Syrien und Saudi-Arabien haben untereinander noch mehr Rechnungen offen. Beide beanspruchen eine Art Vormundschaft über Libanon. Seit dem Attentat 2005 auf den früheren libanesischen Premier Rafik al-Hariri liegen sie über Kreuz. Als Drahtzieher des Anschlags wird neben der Schiitenmiliz Hisbollah das syrische Regime vermutet; Hariri war politischer Intimus des saudischen Königs. Hinzu kommen ideologische Konflikte: Syrien hat eine sunnitische Bevölkerungsmehrheit, aber ein säkulares System. Saudi-Arabien ist ein quasi-religiöser Sunnitenstaat. Riad und Golfstaaten wie Kuwait oder Katar finanzieren oder fördern eine Vielzahl islamischer Parteien und Oppositionsbewegungen und Parteien weltweit und wohl auch in Syrien.

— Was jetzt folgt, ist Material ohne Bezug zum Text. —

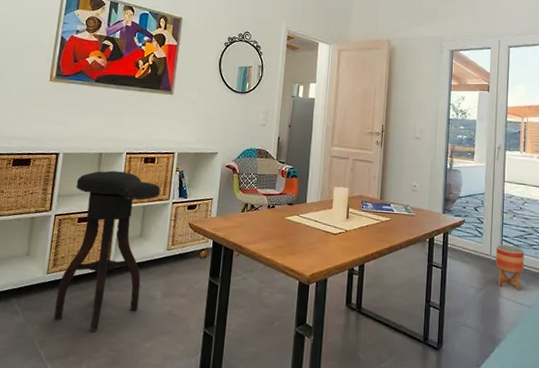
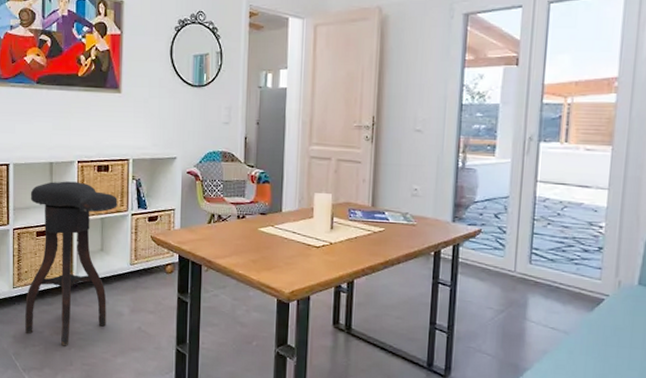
planter: present [496,245,525,291] -> none [522,259,562,314]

Schon der Liga-Friedensplan hatte die Golf-Handschrift getragen: Präsident Assad soll die Macht in zwei Monaten an seinen Vize abgeben. Dieser soll mit der Opposition eine Regierung der Nationalen Einheit bilden und Präsident und Parlament wählen lassen. Das klang bekannt: Mit einem ebenfalls arabischen Friedensplan versuchen die GCC-Staaten seit dem Sommer 2011, die Lage in Jemen ohne internationales Eingreifen zu entschärfen und dem Regime die Macht abzuringen.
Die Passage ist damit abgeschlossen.